**Assignment**. For the entries below, the result should be an exact transcription of the lines from the one with "Connection timeout on" up to and including the one with "Unable to get", and only those.

**Information**.
'''

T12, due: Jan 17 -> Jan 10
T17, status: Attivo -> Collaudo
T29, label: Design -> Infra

'''
'''

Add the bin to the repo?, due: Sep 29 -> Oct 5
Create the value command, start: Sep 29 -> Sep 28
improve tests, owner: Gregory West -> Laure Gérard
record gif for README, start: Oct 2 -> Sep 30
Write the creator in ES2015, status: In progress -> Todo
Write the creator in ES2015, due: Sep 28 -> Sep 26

'''
'''

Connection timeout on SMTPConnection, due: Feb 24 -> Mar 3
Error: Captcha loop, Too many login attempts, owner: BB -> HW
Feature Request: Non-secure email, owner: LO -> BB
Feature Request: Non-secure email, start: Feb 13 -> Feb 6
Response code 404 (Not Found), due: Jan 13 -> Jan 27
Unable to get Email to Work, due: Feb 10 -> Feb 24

'''

**Answer to the problem**.
Connection timeout on SMTPConnection, due: Feb 24 -> Mar 3
Error: Captcha loop, Too many login attempts, owner: BB -> HW
Feature Request: Non-secure email, owner: LO -> BB
Feature Request: Non-secure email, start: Feb 13 -> Feb 6
Response code 404 (Not Found), due: Jan 13 -> Jan 27
Unable to get Email to Work, due: Feb 10 -> Feb 24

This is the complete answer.